As I mentioned previously, Bennett wrote his 1908 essay, “On the Culture of Mind” addressing the technique of thinking backwards. This was not the only time he wrote about this. At the end of 1917 and the beginning of 1918, Bennett gave six lectures on Buddhism hosted by English writer and playwright, Clifford Bax. The texts of these lectures would eventually make up the bulk of his book The Wisdom of the Aryas. In the chapter on attainment he, once more, brings up the practice of remembering backwards. Bennett notes that in the past in Buddhist countries, there were masters who “could look at an aspirant’s Karma as the ordinary man can look at his bodily presentment.” They would recommend the best practices to deal with the karmic legacy of the person. However, the West, lacking this history, does not have people who can assist. Thus he claims the process of thinking backwards is a useful meditation and one that can replace this lack of direction from a master. He also notes that since western practitioners have been trained to think linearly and via “formulas,” the process of thinking backwards is better suited to the practitioners of the West. Thus it becomes quite clear, over a decade since Bennett instructed Crowley to “Explore the River of the Soul” he was still instructing English Buddhist to meditate on past lives, and learn from where they came.

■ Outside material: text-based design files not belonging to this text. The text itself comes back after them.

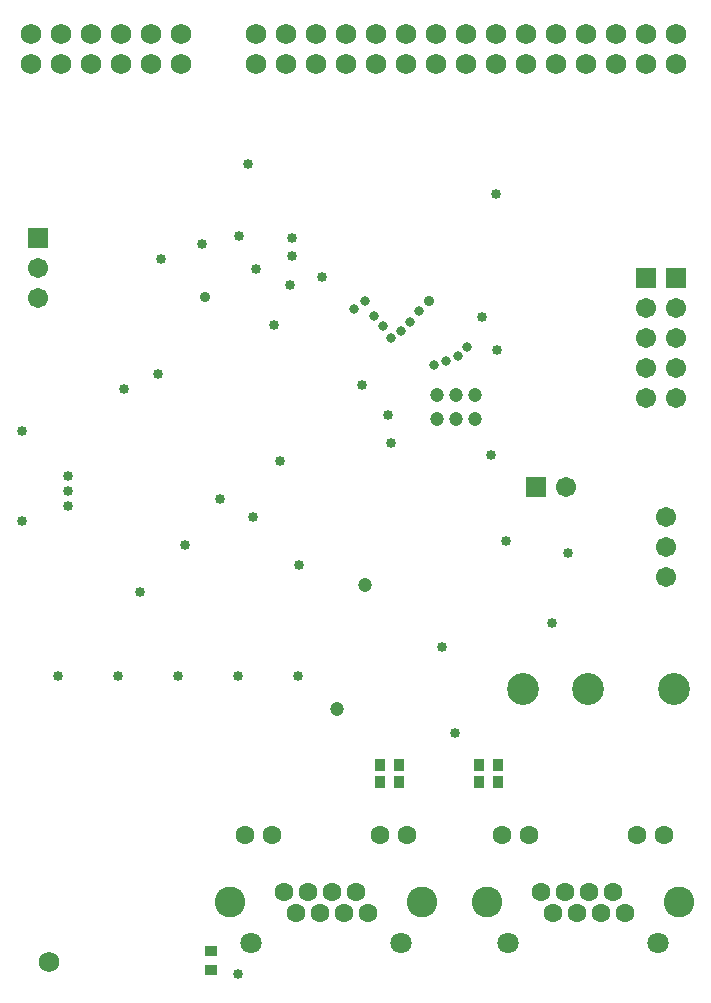
<source format=gbr>
G04*
G04 #@! TF.GenerationSoftware,Altium Limited,Altium Designer,22.4.2 (48)*
G04*
G04 Layer_Color=16711935*
%FSLAX25Y25*%
%MOIN*%
G70*
G04*
G04 #@! TF.SameCoordinates,486E1BA3-CE48-4A1D-B67F-52F2D9AC8645*
G04*
G04*
G04 #@! TF.FilePolarity,Negative*
G04*
G01*
G75*
%ADD50R,0.04147X0.03556*%
%ADD54C,0.07099*%
%ADD55C,0.10249*%
%ADD56C,0.06312*%
%ADD57C,0.10642*%
%ADD58C,0.06706*%
%ADD59R,0.06706X0.06706*%
%ADD60R,0.06706X0.06706*%
%ADD61C,0.06800*%
%ADD62C,0.03556*%
%ADD63C,0.03359*%
%ADD64C,0.04737*%
%ADD65C,0.03162*%
%ADD85R,0.03556X0.04147*%
D50*
X169500Y112752D02*
D03*
Y119248D02*
D03*
D54*
X268445Y122000D02*
D03*
X318445D02*
D03*
X232945D02*
D03*
X182945D02*
D03*
D55*
X261457Y135504D02*
D03*
X325433D02*
D03*
X239933D02*
D03*
X175957D02*
D03*
D56*
X266437Y157984D02*
D03*
X275453D02*
D03*
X311437D02*
D03*
X320453D02*
D03*
X279390Y139008D02*
D03*
X283405Y132000D02*
D03*
X287421Y139008D02*
D03*
X291437Y132000D02*
D03*
X295453Y139008D02*
D03*
X299468Y132000D02*
D03*
X303484Y139008D02*
D03*
X307500Y132000D02*
D03*
X222000D02*
D03*
X217984Y139008D02*
D03*
X213968Y132000D02*
D03*
X209953Y139008D02*
D03*
X205937Y132000D02*
D03*
X201921Y139008D02*
D03*
X197906Y132000D02*
D03*
X193890Y139008D02*
D03*
X234953Y157984D02*
D03*
X225937D02*
D03*
X189953D02*
D03*
X180937D02*
D03*
D57*
X295260Y206500D02*
D03*
X273606D02*
D03*
X324000D02*
D03*
D58*
X321285Y264000D02*
D03*
Y254000D02*
D03*
Y244000D02*
D03*
X288000Y274000D02*
D03*
X314356Y303500D02*
D03*
X324356D02*
D03*
X314356Y313500D02*
D03*
X324356D02*
D03*
Y323500D02*
D03*
X314356Y333500D02*
D03*
X324356D02*
D03*
X314356Y323500D02*
D03*
X112000Y347000D02*
D03*
Y337000D02*
D03*
D59*
X278000Y274000D02*
D03*
D60*
X314356Y343500D02*
D03*
X324356D02*
D03*
X112000Y357000D02*
D03*
D61*
X109500Y425000D02*
D03*
X119500D02*
D03*
X129500D02*
D03*
X139500D02*
D03*
X149500D02*
D03*
X159500D02*
D03*
Y415000D02*
D03*
X149500D02*
D03*
X109500D02*
D03*
X119500D02*
D03*
X129500D02*
D03*
X139500D02*
D03*
X234500Y425000D02*
D03*
X244500D02*
D03*
X254500D02*
D03*
X264500D02*
D03*
X274500D02*
D03*
X284500D02*
D03*
X294500D02*
D03*
X304500D02*
D03*
X314500D02*
D03*
X324500D02*
D03*
Y415000D02*
D03*
X314500D02*
D03*
X304500D02*
D03*
X294500D02*
D03*
X284500D02*
D03*
X274500D02*
D03*
X264500D02*
D03*
X254500D02*
D03*
X244500D02*
D03*
X234500D02*
D03*
X224500Y425000D02*
D03*
X214500D02*
D03*
X204500D02*
D03*
X194500D02*
D03*
X184500D02*
D03*
X224500Y415000D02*
D03*
X214500D02*
D03*
X204500D02*
D03*
X194500D02*
D03*
X184500D02*
D03*
X115500Y115417D02*
D03*
D62*
X167575Y337350D02*
D03*
X242192Y335808D02*
D03*
D63*
X166500Y355000D02*
D03*
X182000Y381500D02*
D03*
X179000Y357500D02*
D03*
X263000Y284500D02*
D03*
X229500Y288500D02*
D03*
X288500Y251953D02*
D03*
X199000Y248000D02*
D03*
X268000Y256000D02*
D03*
X138500Y211000D02*
D03*
X118500D02*
D03*
X158440Y210945D02*
D03*
X178500Y111500D02*
D03*
X146000Y239000D02*
D03*
X198440Y210945D02*
D03*
X283150Y228425D02*
D03*
X184500Y346500D02*
D03*
X220000Y308000D02*
D03*
X196000Y341280D02*
D03*
X190500Y328000D02*
D03*
X260000Y330500D02*
D03*
X246500Y220500D02*
D03*
X250940Y191945D02*
D03*
X178440Y210945D02*
D03*
X264440Y371445D02*
D03*
X196500Y357000D02*
D03*
X265000Y319500D02*
D03*
X122000Y277500D02*
D03*
Y272500D02*
D03*
Y267500D02*
D03*
X161000Y254500D02*
D03*
X153000Y350000D02*
D03*
X152000Y311500D02*
D03*
X183500Y264000D02*
D03*
X140500Y306500D02*
D03*
X172500Y270000D02*
D03*
X228500Y298000D02*
D03*
X192500Y282500D02*
D03*
X106500Y262500D02*
D03*
Y292500D02*
D03*
X206500Y344000D02*
D03*
X196500Y351000D02*
D03*
D64*
X211500Y200000D02*
D03*
X257429Y296500D02*
D03*
X245000Y304500D02*
D03*
X245000Y296500D02*
D03*
X251214D02*
D03*
X220926Y241101D02*
D03*
X257429Y304500D02*
D03*
X251214D02*
D03*
D65*
X255000Y320500D02*
D03*
X248000Y316000D02*
D03*
X252000Y317500D02*
D03*
X244000Y314500D02*
D03*
X236000Y329000D02*
D03*
X239000Y332500D02*
D03*
X233000Y326000D02*
D03*
X221000Y336000D02*
D03*
X229500Y323500D02*
D03*
X227000Y327500D02*
D03*
X224000Y331000D02*
D03*
X217260Y333198D02*
D03*
D85*
X258752Y181250D02*
D03*
X265248D02*
D03*
X258752Y175500D02*
D03*
X265248D02*
D03*
X232272D02*
D03*
X225776D02*
D03*
X232248Y181250D02*
D03*
X225752D02*
D03*
M02*

</source>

Around this same time period, 1918, Crowley too was teaching this method. He took a brief retreat with his student, Charles Stansfeld Jones, also known as Frater Achad, and they went to Oesopus Island. In fact, based on notes from Jones, this is where Crowley started the process of his own journey remembering backwards from which I quoted previously. Nevertheless, after the retreat, Jones wrote a short essay entitled, “Thinking Backwards.” The first line of this essay reads, “In my initiation I was taught to think backwards, and I am more and more convinced of the value of this practice.” This time period may also be the beginning of their deteriorating relationship, but nevertheless, we can see that the practice of Liber Thisharb is still a central part of Crowley’s program that he was teaching to his students.

I could go on with other quotes from Crowley about the importance of the magical memory and its practice, but I am short on time and I hope that this brief outline has shown how this practice, learned from Allan Bennett, Bhikkhu Ananda Metteyya and the Buddhist teachers of Bennett’s in Burma. The latter may sound vague but at this time, I still have not found the exact source of this Buddhist teaching although I have begun inquiries with Burmese Buddhists.
Still much more research needs to be done, about Bennett and also exploring his influence on Crowley. As Symonds notes in his biography, Bennett is one of two teachers Crowley had that he never wrote anything bad about, the other one being the engineer and mountaineer, Oscar Eckenstein. Even in Crowley’s private diary entries when Bennett is mentioned, he is admired and revered. There is obviously a reason for this and more needs to be discovered about Bennett to see why he was such a positive influence. Then there is the research into how Bennett’s Buddhism influenced Crowley, especially Crowley’s ontology. Crowley wrote Berashith shortly after his 1902 meeting with Bennett in Burma. Crowley referred to that document during his whole life and it became foundational in Crowley’s Thelemic cosmology. Then there is the influence in yoga, ceremonial magic, the creation of talismanic rituals and also works published like 777 and Sepher sephiroth. Traces of Bennett’s influence can be seen in numerous places in Crowley’s work and there has been little exploration of it. I am hopeful that as time progresses and the study of Crowley expands, this will change. Thank you for your attention today.